-- Records supplied follows --

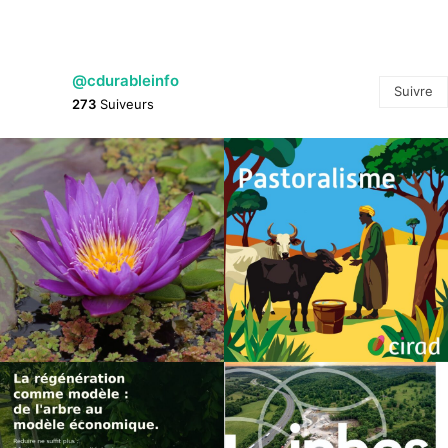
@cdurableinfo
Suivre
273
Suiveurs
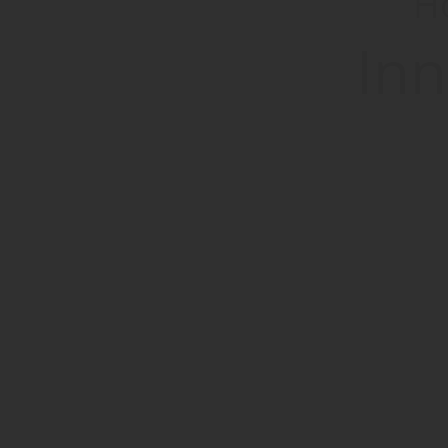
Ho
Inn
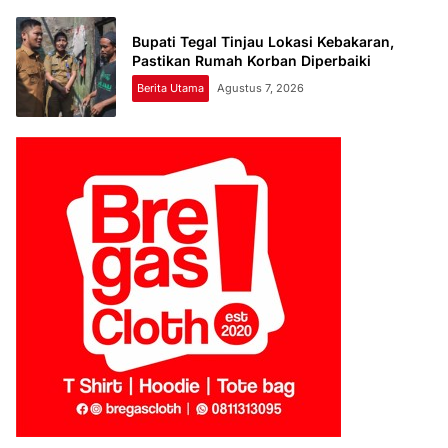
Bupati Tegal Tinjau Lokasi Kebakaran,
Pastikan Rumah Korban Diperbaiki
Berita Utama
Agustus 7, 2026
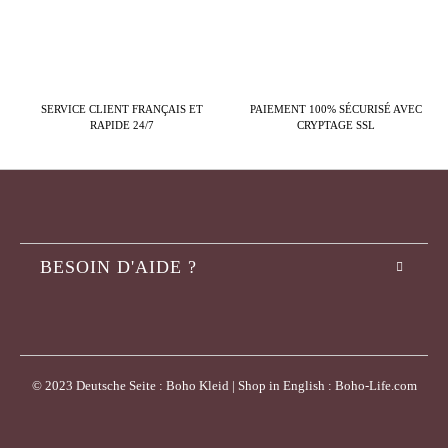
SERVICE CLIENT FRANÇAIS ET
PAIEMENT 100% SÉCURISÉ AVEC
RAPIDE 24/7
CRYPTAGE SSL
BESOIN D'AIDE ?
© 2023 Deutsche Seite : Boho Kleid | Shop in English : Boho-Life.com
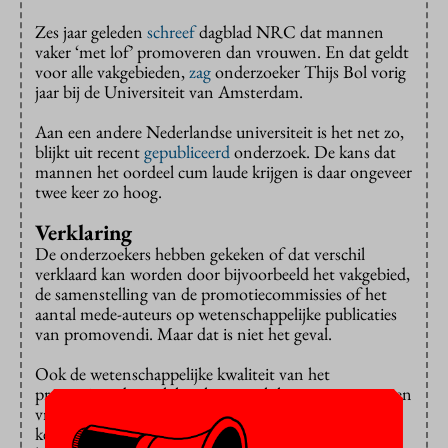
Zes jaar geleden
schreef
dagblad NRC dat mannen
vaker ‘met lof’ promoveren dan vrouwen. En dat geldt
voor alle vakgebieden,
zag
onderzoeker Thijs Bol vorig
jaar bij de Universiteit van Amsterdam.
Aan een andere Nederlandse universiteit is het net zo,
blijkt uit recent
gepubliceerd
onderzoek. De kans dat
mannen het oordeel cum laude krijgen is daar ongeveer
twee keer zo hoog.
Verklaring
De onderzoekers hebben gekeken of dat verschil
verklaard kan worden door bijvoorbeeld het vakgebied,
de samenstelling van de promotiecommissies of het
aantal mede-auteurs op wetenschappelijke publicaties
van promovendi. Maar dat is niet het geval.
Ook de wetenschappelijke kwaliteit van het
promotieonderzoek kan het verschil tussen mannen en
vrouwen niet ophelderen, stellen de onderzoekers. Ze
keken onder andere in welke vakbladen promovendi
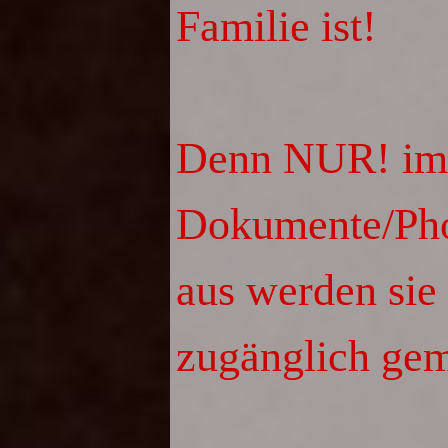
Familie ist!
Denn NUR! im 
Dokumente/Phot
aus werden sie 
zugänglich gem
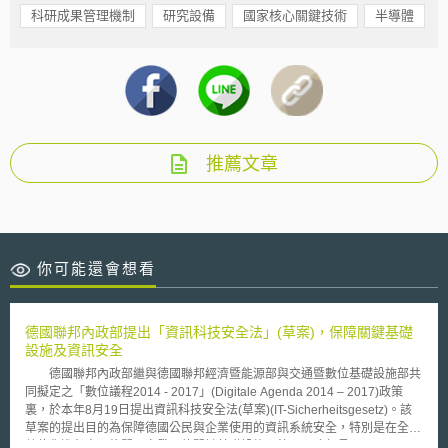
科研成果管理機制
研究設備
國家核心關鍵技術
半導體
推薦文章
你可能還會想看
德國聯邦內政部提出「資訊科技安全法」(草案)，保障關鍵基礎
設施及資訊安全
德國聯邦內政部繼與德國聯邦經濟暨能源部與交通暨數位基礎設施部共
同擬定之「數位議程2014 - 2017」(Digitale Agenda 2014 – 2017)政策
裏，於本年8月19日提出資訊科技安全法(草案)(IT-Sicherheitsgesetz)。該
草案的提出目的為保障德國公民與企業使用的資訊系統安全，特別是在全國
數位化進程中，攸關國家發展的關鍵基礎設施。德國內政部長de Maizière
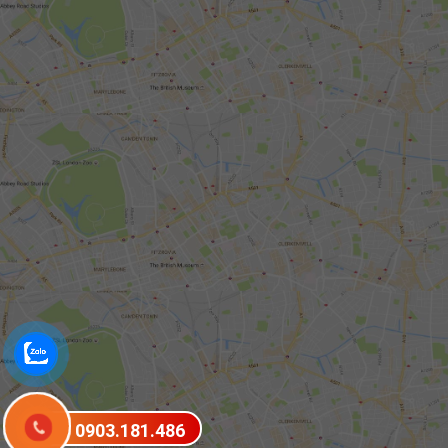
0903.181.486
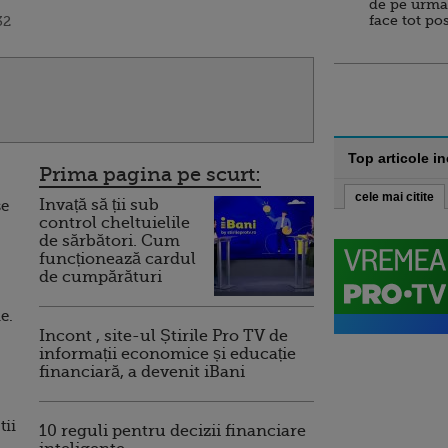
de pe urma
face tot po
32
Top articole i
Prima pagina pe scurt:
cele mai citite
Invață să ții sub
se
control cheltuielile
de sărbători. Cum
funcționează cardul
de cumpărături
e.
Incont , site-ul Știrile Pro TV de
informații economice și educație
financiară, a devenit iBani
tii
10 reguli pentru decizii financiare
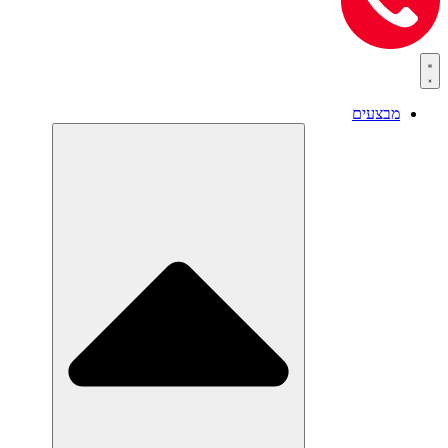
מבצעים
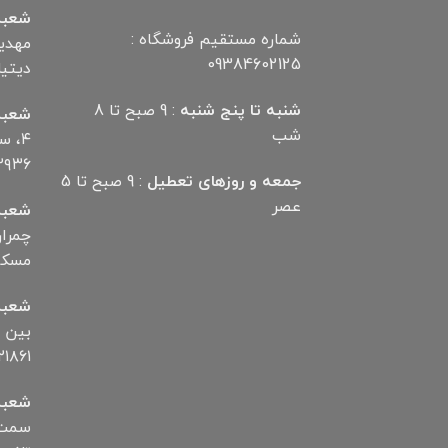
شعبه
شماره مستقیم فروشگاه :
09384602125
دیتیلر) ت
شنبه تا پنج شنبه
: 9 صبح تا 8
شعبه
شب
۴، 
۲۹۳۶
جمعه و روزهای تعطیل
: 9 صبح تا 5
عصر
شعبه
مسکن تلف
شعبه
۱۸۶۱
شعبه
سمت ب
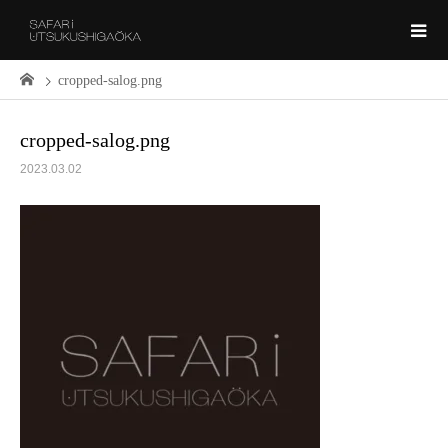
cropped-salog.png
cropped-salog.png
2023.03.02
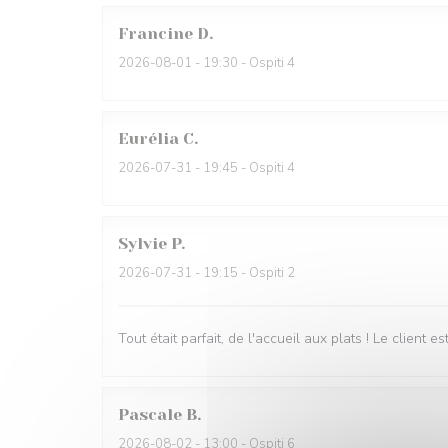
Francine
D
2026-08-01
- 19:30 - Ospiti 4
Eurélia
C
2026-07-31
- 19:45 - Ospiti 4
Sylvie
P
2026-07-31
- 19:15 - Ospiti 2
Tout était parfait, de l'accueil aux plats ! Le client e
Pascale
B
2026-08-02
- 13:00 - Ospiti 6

-- Records supplied concluded --

- What to work on:
Reproduce every line of text in the data above, character for character, leaving out the picture markers.

- Response area:
@cdurableinfo
Suivre
273
Suiveurs
Ho
Inn
Bupati Tegal Tinjau Lokasi Kebakaran,
Pastikan Rumah Korban Diperbaiki
Berita Utama
Agustus 7, 2026
SERVICE CLIENT FRANÇAIS ET
PAIEMENT 100% SÉCURISÉ AVEC
RAPIDE 24/7
CRYPTAGE SSL
BESOIN D'AIDE ?
© 2023 Deutsche Seite : Boho Kleid | Shop in English : Boho-Life.com
Zes jaar geleden
schreef
dagblad NRC dat mannen
vaker ‘met lof’ promoveren dan vrouwen. En dat geldt
voor alle vakgebieden,
zag
onderzoeker Thijs Bol vorig
jaar bij de Universiteit van Amsterdam.
Aan een andere Nederlandse universiteit is het net zo,
blijkt uit recent
gepubliceerd
onderzoek. De kans dat
mannen het oordeel cum laude krijgen is daar ongeveer
twee keer zo hoog.
Verklaring
De onderzoekers hebben gekeken of dat verschil
verklaard kan worden door bijvoorbeeld het vakgebied,
de samenstelling van de promotiecommissies of het
aantal mede-auteurs op wetenschappelijke publicaties
van promovendi. Maar dat is niet het geval.
Ook de wetenschappelijke kwaliteit van het
promotieonderzoek kan het verschil tussen mannen en
vrouwen niet ophelderen, stellen de onderzoekers. Ze
keken onder andere in welke vakbladen promovendi
Familie ist!
Denn NUR! im 
Dokumente/Phot
aus werden sie 
zugänglich gem
科研成果管理機制
研究設備
國家核心關鍵技術
半導體
推薦文章
你可能還會想看
德國聯邦內政部提出「資訊科技安全法」(草案)，保障關鍵基礎
設施及資訊安全
德國聯邦內政部繼與德國聯邦經濟暨能源部與交通暨數位基礎設施部共
同擬定之「數位議程2014 - 2017」(Digitale Agenda 2014 – 2017)政策
裏，於本年8月19日提出資訊科技安全法(草案)(IT-Sicherheitsgesetz)。該
草案的提出目的為保障德國公民與企業使用的資訊系統安全，特別是在全國
數位化進程中，攸關國家發展的關鍵基礎設施。德國內政部長de Maizière
0903.181.486
de pe urma
face tot po
32
Top articole i
Prima pagina pe scurt:
cele mai citite
Invață să ții sub
se
control cheltuielile
de sărbători. Cum
funcționează cardul
de cumpărături
e.
Incont , site-ul Știrile Pro TV de
informații economice și educație
financiară, a devenit iBani
tii
10 reguli pentru decizii financiare
מבצעים
شعبه
شماره مستقیم فروشگاه :
09384602125
دیتیلر) ت
شنبه تا پنج شنبه
: 9 صبح تا 8
شعبه
شب
۴، 
۲۹۳۶
جمعه و روزهای تعطیل
: 9 صبح تا 5
عصر
شعبه
مسکن تلف
شعبه
۱۸۶۱
شعبه
سمت ب
cropped-salog.png
cropped-salog.png
2023.03.02
Francine
D
2026-08-01
- 19:30 - Ospiti 4
Eurélia
C
2026-07-31
- 19:45 - Ospiti 4
Sylvie
P
2026-07-31
- 19:15 - Ospiti 2
Tout était parfait, de l'accueil aux plats ! Le client e
Pascale
B
2026-08-02
- 13:00 - Ospiti 6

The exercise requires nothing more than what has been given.